■ **Excerpt**
Many scientists now consider the five-kingdom system outdated. Modern alternative classification systems generally start with the three-domain system: Archaea (originally Archaebacteria); Bacteria (originally Eubacteria); Eukaryota (including protists, fungi, plants, and animals) These domains reflect whether the cells have nuclei or not, as well as differences in the chemical composition of the cell exteriors.

Further, each kingdom is broken down recursively until each species is separately classified. The order is:
Domain; kingdom; phylum; class; order; family; genus; species. The scientific name of an organism is generated from its genus and species. For example, humans are listed as Homo sapiens. Homo is the genus, and sapiens is the specific epithet; they make up the species name. When writing the scientific name of an organism, it is proper to capitalize the first letter of the genus and put all of the specific epithet in lowercase. Additionally, the entire term may be italicized or underlined.

The dominant classification system is called the Linnaean taxonomy. It includes ranks and binomial nomenclature. The classification, taxonomy, and nomenclature of zoological organisms are administered by the International Code of Zoological Nomenclature. A merging draft, BioCode, was published in 1997 in an attempt to standardize nomenclature, but has yet to be formally adopted.

===Vertebrate and invertebrate zoology===
Vertebrate zoology is the biological discipline that consists of the study of vertebrate animals, that is animals with a backbone, such as fish, amphibians, reptiles, birds and mammals. The various taxonomically oriented disciplines, i.e.

■ **Given records**

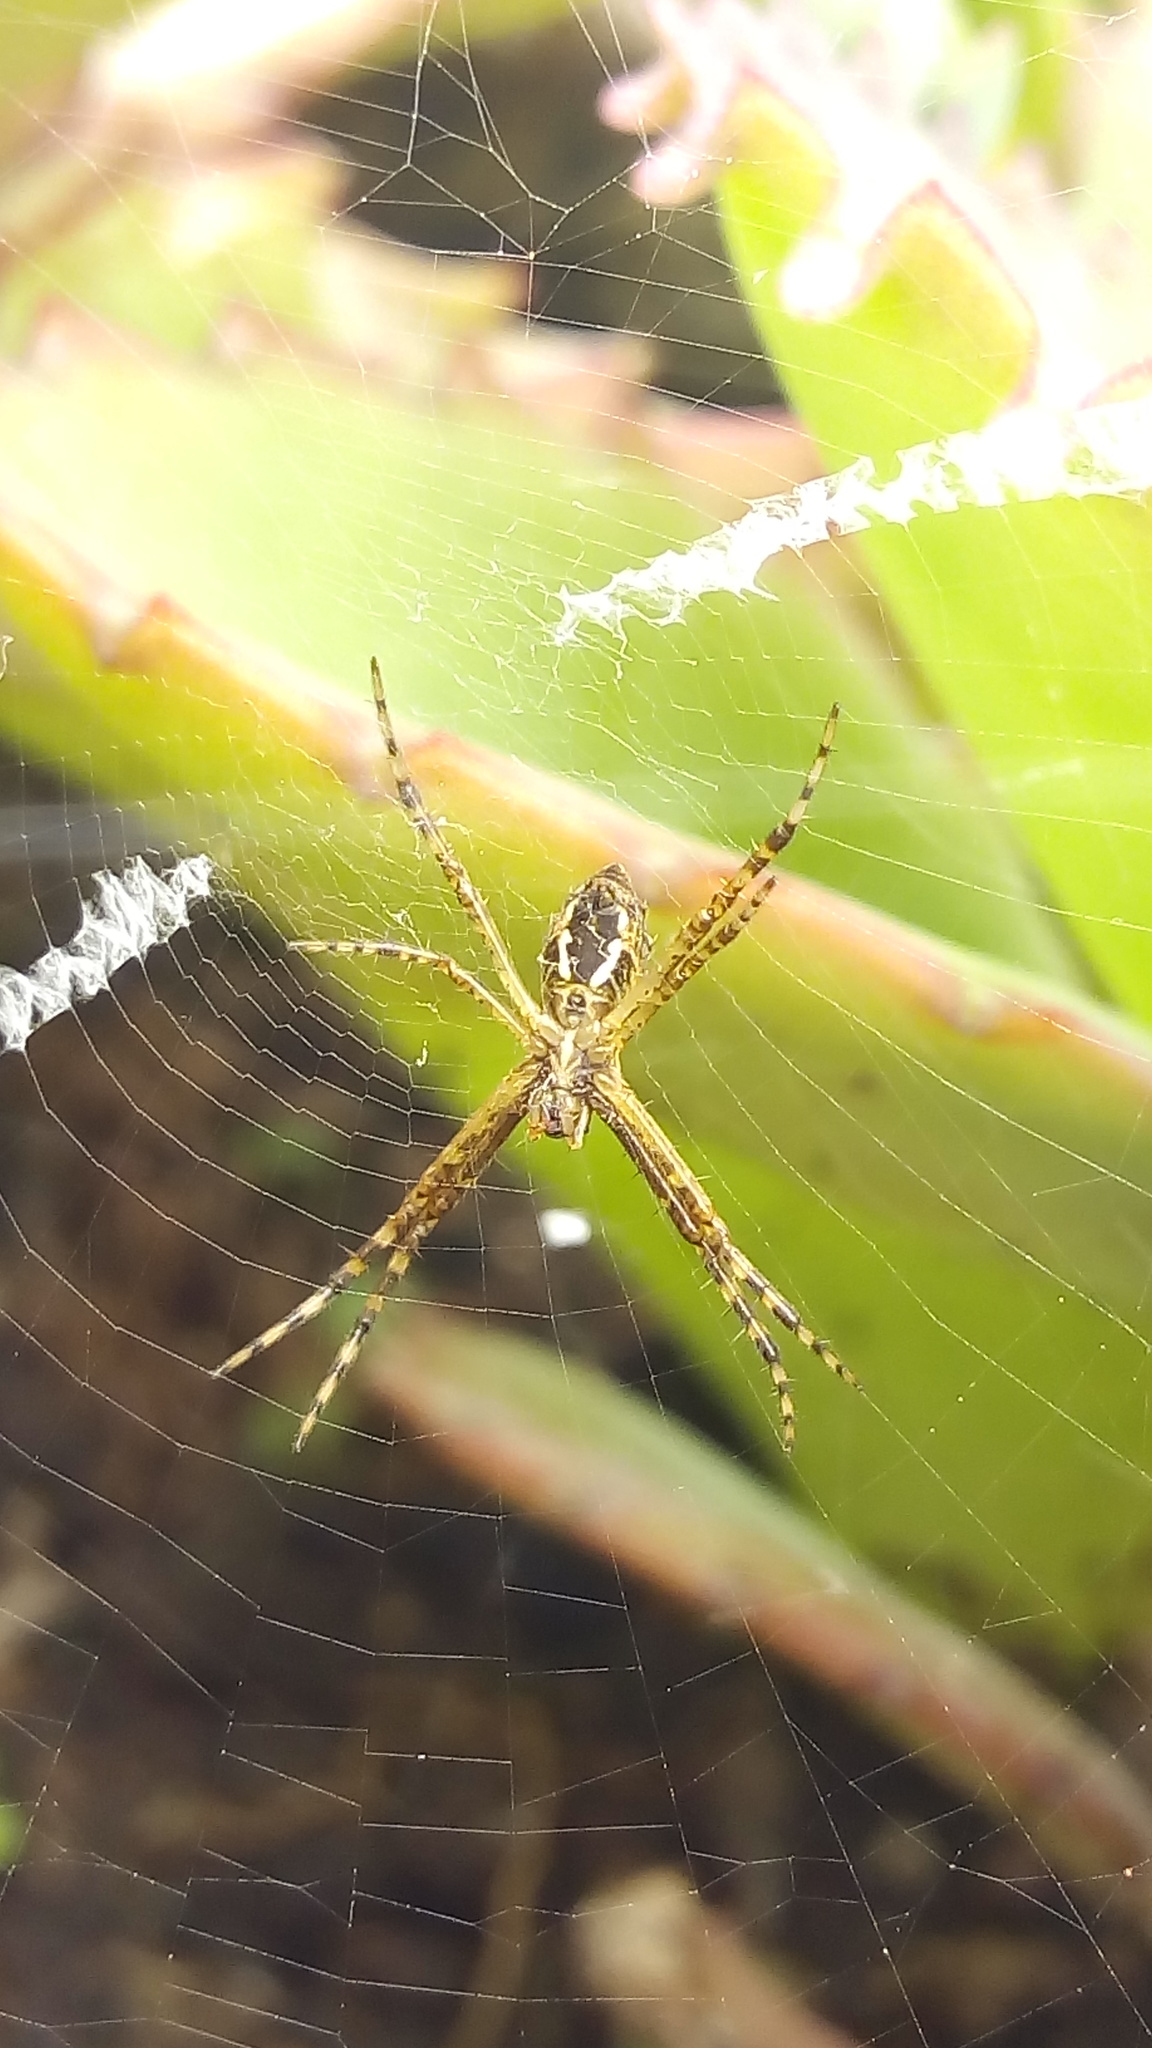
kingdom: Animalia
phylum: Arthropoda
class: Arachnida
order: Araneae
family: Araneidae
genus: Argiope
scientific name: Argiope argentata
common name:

■ **Task brief**
Write out the passage of the text on biological classification word for word, starting at "The dominant classification" and ending at "be formally adopted.".

■ **Response area**
The dominant classification system is called the Linnaean taxonomy. It includes ranks and binomial nomenclature. The classification, taxonomy, and nomenclature of zoological organisms are administered by the International Code of Zoological Nomenclature. A merging draft, BioCode, was published in 1997 in an attempt to standardize nomenclature, but has yet to be formally adopted.